According to the GDPR, you have the right to know if we have videos stored where your identity is visible. You also have the right to obtain a copy of any such videos. Recall that for privacy reasons, we do not develop or use face recognition. This means that we have no means of automatically identifying individuals in video data, and any inquiries about your presence in recorded video data must therefore be processed manually.
Requests related to personal data contained in recorded video data should be sent by mail according to details in the “Contact information” section below. Such requests must include the time and location that you want us to examine, and must include a photography with high similarity to you such that we can identify you in our video material.
Single, legitimate requests covering a limited time window and a single location can be accommodated free of charge once per year. For requests that are manifestly unfounded or excessive, in particular because of their repetitive character, or would involve a disproportionate effort, we charge a reasonable fee to cover our cost of the manual work involved.
If you believe that Irisity acts in violation to GDPR or other data protection legislation, you have the right to lodge a complaint with the Swedish Authority for Privacy Protection (Integritetsskyddsmyndigheten, IMY. Previously Swedish Data Protection Authority, Datainspektionen). You can read more at their web site imy.se.
Our Customer Success team is the main point of contact for all incoming questions. They can be reached at firstname.lastname@example.org or by telephone at +46 771-41 11 00. To reach our data protection officer, please contact Customer Success and ask to be redirected.
Formal, written requests related to personal data exports, information, rectification, removal or related issues should be sent by mail to “Data Protection Officer, Irisity AB (publ), Lindholmspiren 7, 417 56 Göteborg, Sweden”. Such requests must contain your contact information and be signed by you.
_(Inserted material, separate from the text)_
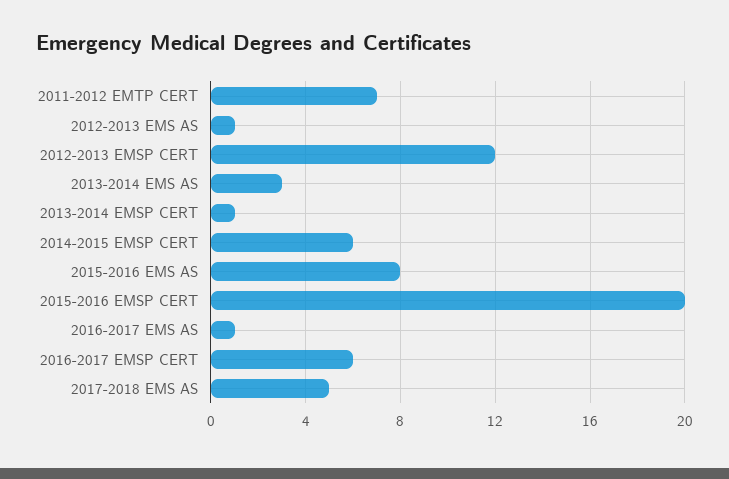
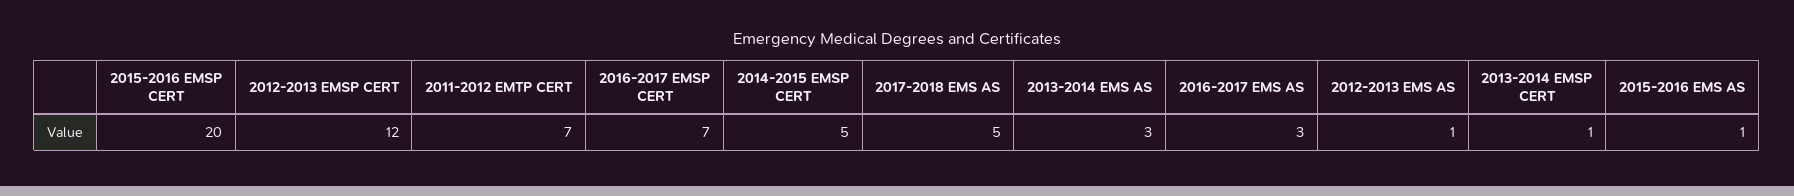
2014-2015 EMSP CERT: 6 -> 5
2015-2016 EMS AS: 8 -> 1
2016-2017 EMS AS: 1 -> 3
2016-2017 EMSP CERT: 6 -> 7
Your letter should contain as detailed information as possible about the nature, scope and context of your request. We also need proof of your identity in order to avoid unauthorized or fraudulent requests. This proof can be provided by including an attested copy of your ID card with your request or showing your ID card during a personal visit to our office. We may contact you to request additional information or verify your personal information in order to avoid misuse. We may deny requests if the provided information is incomplete or we have reason to suspect that the request is fraudulent or illegitimate, or if our denial is otherwise in accordance with applicable law.